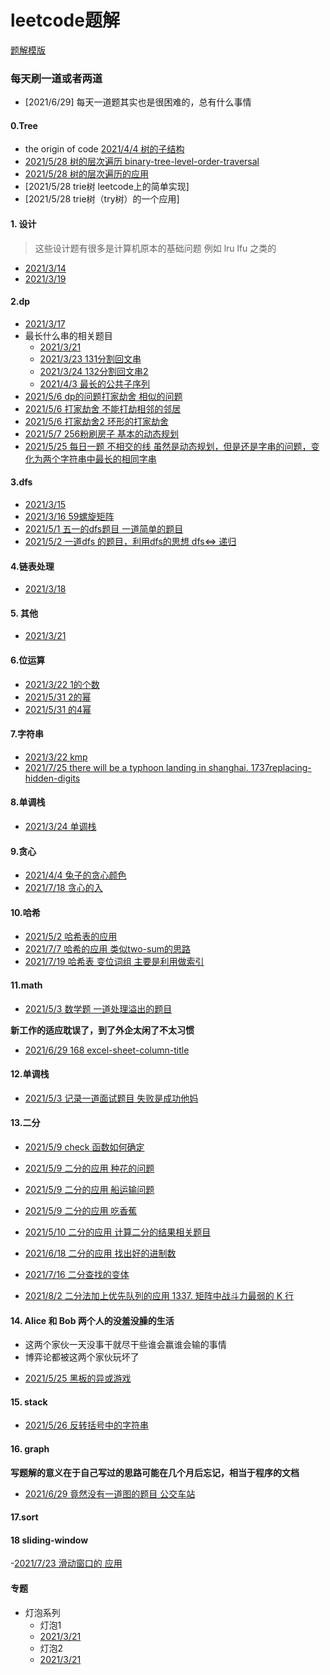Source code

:
# leetcode题解
[题解模版](./template.md)



### 每天刷一道或者两道
- [2021/6/29] 每天一道题其实也是很困难的，总有什么事情


#### 0.Tree
- the origin of code [2021/4/4 树的子结构](https://leetcode-cn.com/problems/shu-de-zi-jie-gou-lcof/solution/java-zi-shu-pan-duan-by-user5713q-sz3o/)
- [2021/5/28 树的层次遍历 binary-tree-level-order-traversal](./tree/102.md)
- [2021/5/28 树的层次遍历的应用](./tree/993.md)
- [2021/5/28 trie树 leetcode上的简单实现]
- [2021/5/28 trie树（try树）的一个应用]

#### 1. 设计
> 这些设计题有很多是计算机原本的基础问题
例如 lru lfu 之类的

- [2021/3/14](./design/706设计哈希映射.md)
- [2021/3/19](./design/car_park.md)

#### 2.dp
- [2021/3/17](./dp/115不同的子序列.md)
- 最长什么串的相关题目
  - [2021/3/21](./dp/5最长回文子串.md)
  - [2021/3/23 131分割回文串](./dp/131分割回文串.md)
  - [2021/3/24 132分割回文串2](./dp/132分割回文串2.md)
  - [2021/4/3 最长的公共子序列](./dp/1143最长公共子序列.md)
- [2021/5/6 dp的问题打家劫舍 相似的问题](./dp/740.md)
- [2021/5/6 打家劫舍 不能打劫相邻的邻居](./dp/198.md)
- [2021/5/6 打家劫舍2 环形的打家劫舍](./dp/213.md)
- [2021/5/7 256粉刷房子 基本的动态规划 ](./dp/256.md)
- [2021/5/25 每日一题 不相交的线 虽然是动态规划，但是还是字串的问题，变化为两个字符串中最长的相同字串](./dp/1035.md)


#### 3.dfs

- [2021/3/15]()
- [2021/3/16 59螺旋矩阵](./dfs/59螺旋矩阵II.md)
- [2021/5/1 五一的dfs题目 一道简单的题目](./dfs/690.md)
- [2021/5/2 一道dfs 的题目，利用dfs的思想 dfs<=> 递归](./dfs/339.md)

#### 4.链表处理

- [2021/3/18](./reverseList2.md)

#### 5. 其他

- [2021/3/21](./73矩阵置零.md)

#### 6.位运算
- [2021/3/22 1的个数](./bit/num_of_1.md)
- [2021/5/31 2的幂](./bit/231.md)
- [2021/5/31 的4幂](./bit/231.md)




#### 7.字符串
- [2021/3/22 kmp](./strings/214最短回文串.md)
- [2021/7/25 there will be a typhoon landing in shanghai. 1737replacing-hidden-digits ](./strings/1736.md)


#### 8.单调栈
- [2021/3/24 单调栈](./单调栈/132-pattern.md)

#### 9.贪心
- [2021/4/4 兔子的贪心颜色](./greed/兔子的数量.md)
- [2021/7/18 贪心的入](./greed/剑指Offer42连续子数组的最大和.md)


#### 10.哈希
- [2021/5/2 哈希表的应用](./hash/554.md)
- [2021/7/7 哈希的应用 类似two-sum的思路](./hash/1711.md)
- [2021/7/19 哈希表 变位词组 主要是利用做索引](./hash/面试题1002变位词组.md)

#### 11.math
- [2021/5/3 数学题 一道处理溢出的题目 ](./math/7.md)

**新工作的适应耽误了，到了外企太闲了不太习惯**

- [2021/6/29 168 excel-sheet-column-title](./math/168.md)


#### 12.单调栈
- [2021/5/3 记录一道面试题目 失败是成功他妈](./单调栈/402.md)

#### 13.二分
- [2021/5/9  check 函数如何确定](./二分/34.md)

- [2021/5/9 二分的应用 种花的问题](./二分/1482.md)
- [2021/5/9 二分的应用 船运输问题](./二分/1011.md)
- [2021/5/9 二分的应用 吃香蕉 ](./二分/875.md)
- [2021/5/10 二分的应用 计算二分的结果相关题目 ](./二分/774.md)
- [2021/6/18 二分的应用 找出好的进制数](./二分/483.md)
- [2021/7/16 二分查找的变体 ](./二分/剑指Offer53-I在排序数组中查找数字.md)
- [2021/8/2 二分法加上优先队列的应用 1337. 矩阵中战斗力最弱的 K 行](./二分/1337.md)

#### 14. Alice 和 Bob 两个人的没羞没臊的生活
* 这两个家伙一天没事干就尽干些谁会赢谁会输的事情
* 博弈论都被这两个家伙玩坏了

- [2021/5/25 黑板的异或游戏 ](./games/810.md)


#### 15. stack
- [2021/5/26 反转括号中的字符串](./stack/1190.md)

#### 16. graph
**写题解的意义在于自己写过的思路可能在几个月后忘记，相当于程序的文档**
- [2021/6/29 竟然没有一道图的题目 公交车站]()

#### 17.sort
#### 18 sliding-window
  -[2021/7/23 滑动窗口的 应用](./sliding-window/1838-frequency-of-the-most-frequent-element.md)

####


#### 专题
- 灯泡系列
  - 灯泡1
  - [2021/3/21](./319灯泡.md)
  - 灯泡2
  - [2021/3/21](./)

.....

Task goal: Return to the listing above and set it down exactly, leaving out its pictures.

Written answer:
Source code

:
# leetcode题解
[题解模版](./template.md)



### 每天刷一道或者两道
- [2021/6/29] 每天一道题其实也是很困难的，总有什么事情


#### 0.Tree
- the origin of code [2021/4/4 树的子结构](https://leetcode-cn.com/problems/shu-de-zi-jie-gou-lcof/solution/java-zi-shu-pan-duan-by-user5713q-sz3o/)
- [2021/5/28 树的层次遍历 binary-tree-level-order-traversal](./tree/102.md)
- [2021/5/28 树的层次遍历的应用](./tree/993.md)
- [2021/5/28 trie树 leetcode上的简单实现]
- [2021/5/28 trie树（try树）的一个应用]

#### 1. 设计
> 这些设计题有很多是计算机原本的基础问题
例如 lru lfu 之类的

- [2021/3/14](./design/706设计哈希映射.md)
- [2021/3/19](./design/car_park.md)

#### 2.dp
- [2021/3/17](./dp/115不同的子序列.md)
- 最长什么串的相关题目
  - [2021/3/21](./dp/5最长回文子串.md)
  - [2021/3/23 131分割回文串](./dp/131分割回文串.md)
  - [2021/3/24 132分割回文串2](./dp/132分割回文串2.md)
  - [2021/4/3 最长的公共子序列](./dp/1143最长公共子序列.md)
- [2021/5/6 dp的问题打家劫舍 相似的问题](./dp/740.md)
- [2021/5/6 打家劫舍 不能打劫相邻的邻居](./dp/198.md)
- [2021/5/6 打家劫舍2 环形的打家劫舍](./dp/213.md)
- [2021/5/7 256粉刷房子 基本的动态规划 ](./dp/256.md)
- [2021/5/25 每日一题 不相交的线 虽然是动态规划，但是还是字串的问题，变化为两个字符串中最长的相同字串](./dp/1035.md)


#### 3.dfs

- [2021/3/15]()
- [2021/3/16 59螺旋矩阵](./dfs/59螺旋矩阵II.md)
- [2021/5/1 五一的dfs题目 一道简单的题目](./dfs/690.md)
- [2021/5/2 一道dfs 的题目，利用dfs的思想 dfs<=> 递归](./dfs/339.md)

#### 4.链表处理

- [2021/3/18](./reverseList2.md)

#### 5. 其他

- [2021/3/21](./73矩阵置零.md)

#### 6.位运算
- [2021/3/22 1的个数](./bit/num_of_1.md)
- [2021/5/31 2的幂](./bit/231.md)
- [2021/5/31 的4幂](./bit/231.md)




#### 7.字符串
- [2021/3/22 kmp](./strings/214最短回文串.md)
- [2021/7/25 there will be a typhoon landing in shanghai. 1737replacing-hidden-digits ](./strings/1736.md)


#### 8.单调栈
- [2021/3/24 单调栈](./单调栈/132-pattern.md)

#### 9.贪心
- [2021/4/4 兔子的贪心颜色](./greed/兔子的数量.md)
- [2021/7/18 贪心的入](./greed/剑指Offer42连续子数组的最大和.md)


#### 10.哈希
- [2021/5/2 哈希表的应用](./hash/554.md)
- [2021/7/7 哈希的应用 类似two-sum的思路](./hash/1711.md)
- [2021/7/19 哈希表 变位词组 主要是利用做索引](./hash/面试题1002变位词组.md)

#### 11.math
- [2021/5/3 数学题 一道处理溢出的题目 ](./math/7.md)

**新工作的适应耽误了，到了外企太闲了不太习惯**

- [2021/6/29 168 excel-sheet-column-title](./math/168.md)


#### 12.单调栈
- [2021/5/3 记录一道面试题目 失败是成功他妈](./单调栈/402.md)

#### 13.二分
- [2021/5/9  check 函数如何确定](./二分/34.md)

- [2021/5/9 二分的应用 种花的问题](./二分/1482.md)
- [2021/5/9 二分的应用 船运输问题](./二分/1011.md)
- [2021/5/9 二分的应用 吃香蕉 ](./二分/875.md)
- [2021/5/10 二分的应用 计算二分的结果相关题目 ](./二分/774.md)
- [2021/6/18 二分的应用 找出好的进制数](./二分/483.md)
- [2021/7/16 二分查找的变体 ](./二分/剑指Offer53-I在排序数组中查找数字.md)
- [2021/8/2 二分法加上优先队列的应用 1337. 矩阵中战斗力最弱的 K 行](./二分/1337.md)

#### 14. Alice 和 Bob 两个人的没羞没臊的生活
* 这两个家伙一天没事干就尽干些谁会赢谁会输的事情
* 博弈论都被这两个家伙玩坏了

- [2021/5/25 黑板的异或游戏 ](./games/810.md)


#### 15. stack
- [2021/5/26 反转括号中的字符串](./stack/1190.md)

#### 16. graph
**写题解的意义在于自己写过的思路可能在几个月后忘记，相当于程序的文档**
- [2021/6/29 竟然没有一道图的题目 公交车站]()

#### 17.sort
#### 18 sliding-window
  -[2021/7/23 滑动窗口的 应用](./sliding-window/1838-frequency-of-the-most-frequent-element.md)

####


#### 专题
- 灯泡系列
  - 灯泡1
  - [2021/3/21](./319灯泡.md)
  - 灯泡2
  - [2021/3/21](./)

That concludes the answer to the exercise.